▶ [Document passage]:

____

A new study on mice has revealed that electrodes inserted into certain parts of the brain could fuel the growth of new neurons that could help in memory formation.
The researchers showed that artificially created neurons can be fully functional, and are not just useless growths.
Thus, the finding could lead to treatment against Alzheimer's disease and other memory-degeneration disorders.
"I'm hoping to help people who have difficulty remembering things," Nature magazine quoted Scellig Stone, a neurosurgery resident and PhD candidate at the University of Toronto, as saying.
In the study, Stone electrically stimulated part of the limbic system in the brains of mice for an hour, and found that by 3-5 days the rodent brains produced doubled the everyday production of new neurons in mice.
During this time of high neuron growth, the team injected the mice with iododeoxyuridine to label the newly formed cells.
Six weeks after the stimulation, the mice were trained to find a platform hidden underwater in a swimming tank.
After making sure that the mice had learnt the task, the researchers examined their brains, looking for a protein called Fos-that is produced only by active cells, and takes around 90 minutes to form.
Thus, the team could time their examination to pinpoint neurons that had been used explicitly in the memory task.
The researchers found that the new neurons had the same level of Fos and were therefore just as active as other, older neurons.
"These new neurons aren't just sitting around doing nothing," said Stone.
However, the researchers are hoping that the growth of new, functional neurons in mice or people with dementia or other brain degenerative problems would help them.
However, a co-author said that there could also be complications.
"You might erase old memories, but become capable of making more memories," explained the author.
"Now we can really see what neurogenesis is doing. The reason why it's so exciting is it's potentially a neuro-regenerative or restorative therapy," said Stone.
A presentation on the study's findings was recently made at the annual meeting of the Canadian Association for Neuroscience in Vancouver, Canada.

____

▶ [Stored entries]:
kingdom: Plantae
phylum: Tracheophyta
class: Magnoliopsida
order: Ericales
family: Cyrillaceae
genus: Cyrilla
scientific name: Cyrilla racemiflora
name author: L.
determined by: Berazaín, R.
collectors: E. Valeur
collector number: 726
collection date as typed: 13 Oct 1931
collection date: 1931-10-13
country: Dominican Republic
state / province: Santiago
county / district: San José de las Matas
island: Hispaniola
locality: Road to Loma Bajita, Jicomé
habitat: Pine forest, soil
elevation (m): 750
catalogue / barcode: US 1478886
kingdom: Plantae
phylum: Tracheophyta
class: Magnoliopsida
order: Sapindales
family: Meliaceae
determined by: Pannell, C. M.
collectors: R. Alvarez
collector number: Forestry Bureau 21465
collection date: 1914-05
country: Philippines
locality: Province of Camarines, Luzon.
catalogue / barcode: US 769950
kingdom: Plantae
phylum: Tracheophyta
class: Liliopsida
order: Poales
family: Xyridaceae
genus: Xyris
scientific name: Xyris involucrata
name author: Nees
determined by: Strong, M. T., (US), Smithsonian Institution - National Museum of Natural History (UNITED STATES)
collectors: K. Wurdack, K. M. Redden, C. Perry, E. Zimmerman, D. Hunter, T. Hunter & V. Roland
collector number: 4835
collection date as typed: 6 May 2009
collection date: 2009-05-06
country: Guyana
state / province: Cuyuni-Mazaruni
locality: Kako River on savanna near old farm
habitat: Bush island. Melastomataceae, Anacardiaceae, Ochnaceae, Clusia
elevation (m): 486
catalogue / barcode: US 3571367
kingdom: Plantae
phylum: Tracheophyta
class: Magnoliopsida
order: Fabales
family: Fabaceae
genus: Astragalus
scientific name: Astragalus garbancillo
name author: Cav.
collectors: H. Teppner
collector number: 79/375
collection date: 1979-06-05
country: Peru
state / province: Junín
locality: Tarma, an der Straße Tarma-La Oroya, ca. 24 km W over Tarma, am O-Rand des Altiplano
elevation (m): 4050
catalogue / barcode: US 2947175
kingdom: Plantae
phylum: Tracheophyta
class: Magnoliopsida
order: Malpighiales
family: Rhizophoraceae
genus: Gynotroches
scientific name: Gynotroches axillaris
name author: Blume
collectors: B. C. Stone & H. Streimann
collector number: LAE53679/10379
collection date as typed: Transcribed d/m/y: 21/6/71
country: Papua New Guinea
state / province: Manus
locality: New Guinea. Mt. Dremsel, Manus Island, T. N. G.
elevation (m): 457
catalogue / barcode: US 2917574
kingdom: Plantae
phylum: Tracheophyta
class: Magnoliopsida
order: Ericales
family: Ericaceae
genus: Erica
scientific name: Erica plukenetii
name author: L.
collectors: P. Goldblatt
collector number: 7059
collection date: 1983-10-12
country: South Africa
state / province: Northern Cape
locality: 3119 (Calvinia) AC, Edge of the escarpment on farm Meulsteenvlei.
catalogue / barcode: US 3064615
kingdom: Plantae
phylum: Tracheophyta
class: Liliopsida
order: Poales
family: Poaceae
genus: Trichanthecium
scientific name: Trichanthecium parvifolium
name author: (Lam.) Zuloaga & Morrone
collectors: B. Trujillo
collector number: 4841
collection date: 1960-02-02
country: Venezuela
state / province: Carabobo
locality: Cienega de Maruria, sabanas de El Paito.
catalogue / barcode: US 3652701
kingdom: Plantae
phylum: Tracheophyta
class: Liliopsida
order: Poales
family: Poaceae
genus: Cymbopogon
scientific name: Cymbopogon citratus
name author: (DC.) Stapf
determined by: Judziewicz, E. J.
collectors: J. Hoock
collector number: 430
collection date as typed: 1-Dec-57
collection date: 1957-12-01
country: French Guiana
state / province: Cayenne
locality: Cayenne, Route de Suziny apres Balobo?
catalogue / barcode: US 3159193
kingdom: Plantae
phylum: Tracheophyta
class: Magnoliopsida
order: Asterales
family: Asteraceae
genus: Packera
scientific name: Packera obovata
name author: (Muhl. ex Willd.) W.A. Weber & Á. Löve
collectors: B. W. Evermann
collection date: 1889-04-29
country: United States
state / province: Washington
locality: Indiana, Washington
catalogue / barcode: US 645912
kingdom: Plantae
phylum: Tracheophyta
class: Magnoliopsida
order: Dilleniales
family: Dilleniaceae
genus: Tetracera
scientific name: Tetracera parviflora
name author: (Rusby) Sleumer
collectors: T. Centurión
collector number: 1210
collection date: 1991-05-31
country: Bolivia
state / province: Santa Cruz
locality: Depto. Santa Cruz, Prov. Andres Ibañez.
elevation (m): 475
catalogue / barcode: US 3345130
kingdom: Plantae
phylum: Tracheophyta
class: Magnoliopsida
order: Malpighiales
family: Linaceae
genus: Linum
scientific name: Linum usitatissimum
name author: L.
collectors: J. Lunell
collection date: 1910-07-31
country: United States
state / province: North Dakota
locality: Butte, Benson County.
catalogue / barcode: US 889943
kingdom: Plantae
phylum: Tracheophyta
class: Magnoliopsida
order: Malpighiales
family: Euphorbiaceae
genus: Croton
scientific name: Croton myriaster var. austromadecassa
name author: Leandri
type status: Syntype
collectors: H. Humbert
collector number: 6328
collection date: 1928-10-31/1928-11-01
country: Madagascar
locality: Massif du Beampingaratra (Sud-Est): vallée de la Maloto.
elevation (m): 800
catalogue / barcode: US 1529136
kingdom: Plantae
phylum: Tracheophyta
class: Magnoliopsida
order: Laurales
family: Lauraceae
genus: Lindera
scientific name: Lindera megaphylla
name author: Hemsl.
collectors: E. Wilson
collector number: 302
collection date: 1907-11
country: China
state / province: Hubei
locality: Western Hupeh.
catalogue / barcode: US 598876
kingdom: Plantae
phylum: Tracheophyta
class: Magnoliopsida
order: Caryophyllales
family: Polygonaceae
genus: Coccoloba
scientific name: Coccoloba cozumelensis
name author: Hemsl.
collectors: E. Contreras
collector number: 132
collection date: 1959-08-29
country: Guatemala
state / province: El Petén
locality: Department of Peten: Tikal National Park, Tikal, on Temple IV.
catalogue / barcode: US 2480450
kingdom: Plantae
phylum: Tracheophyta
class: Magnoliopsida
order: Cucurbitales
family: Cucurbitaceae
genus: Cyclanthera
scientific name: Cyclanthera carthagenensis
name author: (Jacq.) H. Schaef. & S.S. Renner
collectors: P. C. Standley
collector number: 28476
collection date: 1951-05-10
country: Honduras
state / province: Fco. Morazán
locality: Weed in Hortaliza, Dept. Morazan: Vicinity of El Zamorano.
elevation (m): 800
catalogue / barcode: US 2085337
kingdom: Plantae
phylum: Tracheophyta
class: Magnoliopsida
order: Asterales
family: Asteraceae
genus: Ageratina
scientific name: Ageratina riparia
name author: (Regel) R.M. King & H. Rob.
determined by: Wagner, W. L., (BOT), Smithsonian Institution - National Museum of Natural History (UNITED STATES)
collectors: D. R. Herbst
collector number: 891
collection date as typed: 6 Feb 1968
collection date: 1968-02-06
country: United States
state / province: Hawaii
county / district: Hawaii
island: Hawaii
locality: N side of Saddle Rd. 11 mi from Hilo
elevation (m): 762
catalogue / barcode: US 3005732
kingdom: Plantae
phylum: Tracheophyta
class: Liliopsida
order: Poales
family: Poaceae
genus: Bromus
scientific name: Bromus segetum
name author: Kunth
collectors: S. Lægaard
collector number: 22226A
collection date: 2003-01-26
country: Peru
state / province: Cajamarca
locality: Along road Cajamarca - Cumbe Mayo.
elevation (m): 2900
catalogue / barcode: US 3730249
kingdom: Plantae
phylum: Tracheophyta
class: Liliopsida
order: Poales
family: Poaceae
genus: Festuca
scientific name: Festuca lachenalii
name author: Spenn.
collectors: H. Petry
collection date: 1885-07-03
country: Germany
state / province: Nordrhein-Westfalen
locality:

____

▶ [Things to do]:
(A) In the mouse brain study article, what did the team inject into the mice to label the newly formed cells?
(B) Duplicate the mouse brain study article from "The researchers found" up to and including "explained the author.".
(C) Do these statements agree with the mouse brain study article? Answer yes or no for each, quoting the words that decide it. (i) The mice were trained to find a hidden platform six weeks after the stimulation. (ii) The protein Fos takes about a day to form. (iii) The findings were presented at a meeting in Vancouver.
Nothing in the entries is needed for this work.

▶ [Answers for the exercise]:
(A) Iododeoxyuridine.

(B)
The researchers found that the new neurons had the same level of Fos and were therefore just as active as other, older neurons.
"These new neurons aren't just sitting around doing nothing," said Stone.
However, the researchers are hoping that the growth of new, functional neurons in mice or people with dementia or other brain degenerative problems would help them.
However, a co-author said that there could also be complications.
"You might erase old memories, but become capable of making more memories," explained the author.

(C)
(i) Yes: "Six weeks after the stimulation, the mice were trained to find a platform hidden underwater in a swimming tank."
(ii) No: "takes around 90 minutes to form."
(iii) Yes: "the annual meeting of the Canadian Association for Neuroscience in Vancouver, Canada."